── Source document ──

Skip to content

DAG Processor crashing Asset.ref & Asset.ref #47872

@vatsrahul1001

Description

@vatsrahul1001

Apache Airflow version

3.0.0

If "Other Airflow 2 version" selected, which one?

No response

What happened?

DAG Processor crashing with triggering_asset_events DAG

LOGS


Traceback (most recent call last):
  File "/usr/local/bin/airflow", line 10, in <module>
    sys.exit(main())
  File "/opt/airflow/airflow/__main__.py", line 58, in main
    args.func(args)
  File "/opt/airflow/airflow/cli/cli_config.py", line 49, in command
    return func(*args, **kwargs)
  File "/opt/airflow/airflow/utils/cli.py", line 111, in wrapper
    return f(*args, **kwargs)
  File "/opt/airflow/airflow/utils/providers_configuration_loader.py", line 55, in wrapped_function
    return func(*args, **kwargs)
  File "/opt/airflow/airflow/cli/commands/local_commands/dag_processor_command.py", line 54, in dag_processor
    run_command_with_daemon_option(
  File "/opt/airflow/airflow/cli/commands/local_commands/daemon_utils.py", line 86, in run_command_with_daemon_option
    callback()

───

__Brief 1__.
Reproduce the part of the Airflow issue running from "Traceback (most recent" to "return f(*args, **kwargs)", word for word.
__Brief 2__.
List every file path that appears in the traceback of the Airflow issue.

── Material supplied ──

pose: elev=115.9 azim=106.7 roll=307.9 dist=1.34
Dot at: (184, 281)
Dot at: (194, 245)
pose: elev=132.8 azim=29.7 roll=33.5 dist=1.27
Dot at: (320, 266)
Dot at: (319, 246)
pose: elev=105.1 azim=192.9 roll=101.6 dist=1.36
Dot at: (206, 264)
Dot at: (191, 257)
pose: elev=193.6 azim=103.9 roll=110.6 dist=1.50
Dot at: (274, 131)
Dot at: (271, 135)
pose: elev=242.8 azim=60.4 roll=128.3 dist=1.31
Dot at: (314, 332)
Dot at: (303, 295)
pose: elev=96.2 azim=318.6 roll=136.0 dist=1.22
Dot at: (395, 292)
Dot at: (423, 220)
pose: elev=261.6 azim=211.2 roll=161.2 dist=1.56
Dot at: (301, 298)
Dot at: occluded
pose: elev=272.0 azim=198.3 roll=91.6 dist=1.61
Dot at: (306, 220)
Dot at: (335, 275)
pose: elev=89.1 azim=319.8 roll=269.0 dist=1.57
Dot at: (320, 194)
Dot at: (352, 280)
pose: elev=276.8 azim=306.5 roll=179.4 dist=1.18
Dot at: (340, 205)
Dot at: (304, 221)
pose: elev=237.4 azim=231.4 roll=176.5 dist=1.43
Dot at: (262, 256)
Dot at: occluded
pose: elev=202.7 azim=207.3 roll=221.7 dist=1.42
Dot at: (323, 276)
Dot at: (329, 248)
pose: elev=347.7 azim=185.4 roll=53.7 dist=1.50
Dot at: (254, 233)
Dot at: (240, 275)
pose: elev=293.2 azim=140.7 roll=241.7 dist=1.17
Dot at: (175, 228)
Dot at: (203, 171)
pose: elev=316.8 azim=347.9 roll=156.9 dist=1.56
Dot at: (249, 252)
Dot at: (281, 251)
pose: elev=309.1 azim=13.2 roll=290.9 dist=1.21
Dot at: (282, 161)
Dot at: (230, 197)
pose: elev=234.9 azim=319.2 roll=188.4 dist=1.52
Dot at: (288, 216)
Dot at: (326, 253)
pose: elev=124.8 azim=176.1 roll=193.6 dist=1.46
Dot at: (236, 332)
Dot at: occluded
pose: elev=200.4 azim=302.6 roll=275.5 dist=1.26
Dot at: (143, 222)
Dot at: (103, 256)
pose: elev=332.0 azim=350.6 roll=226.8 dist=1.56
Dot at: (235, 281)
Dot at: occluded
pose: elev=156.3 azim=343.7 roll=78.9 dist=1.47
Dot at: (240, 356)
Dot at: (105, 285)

───

__Result 1__.
Traceback (most recent call last):
  File "/usr/local/bin/airflow", line 10, in <module>
    sys.exit(main())
  File "/opt/airflow/airflow/__main__.py", line 58, in main
    args.func(args)
  File "/opt/airflow/airflow/cli/cli_config.py", line 49, in command
    return func(*args, **kwargs)
  File "/opt/airflow/airflow/utils/cli.py", line 111, in wrapper
    return f(*args, **kwargs)

__Result 2__.
/usr/local/bin/airflow
/opt/airflow/airflow/__main__.py
/opt/airflow/airflow/cli/cli_config.py
/opt/airflow/airflow/utils/cli.py
/opt/airflow/airflow/utils/providers_configuration_loader.py
/opt/airflow/airflow/cli/commands/local_commands/dag_processor_command.py
/opt/airflow/airflow/cli/commands/local_commands/daemon_utils.py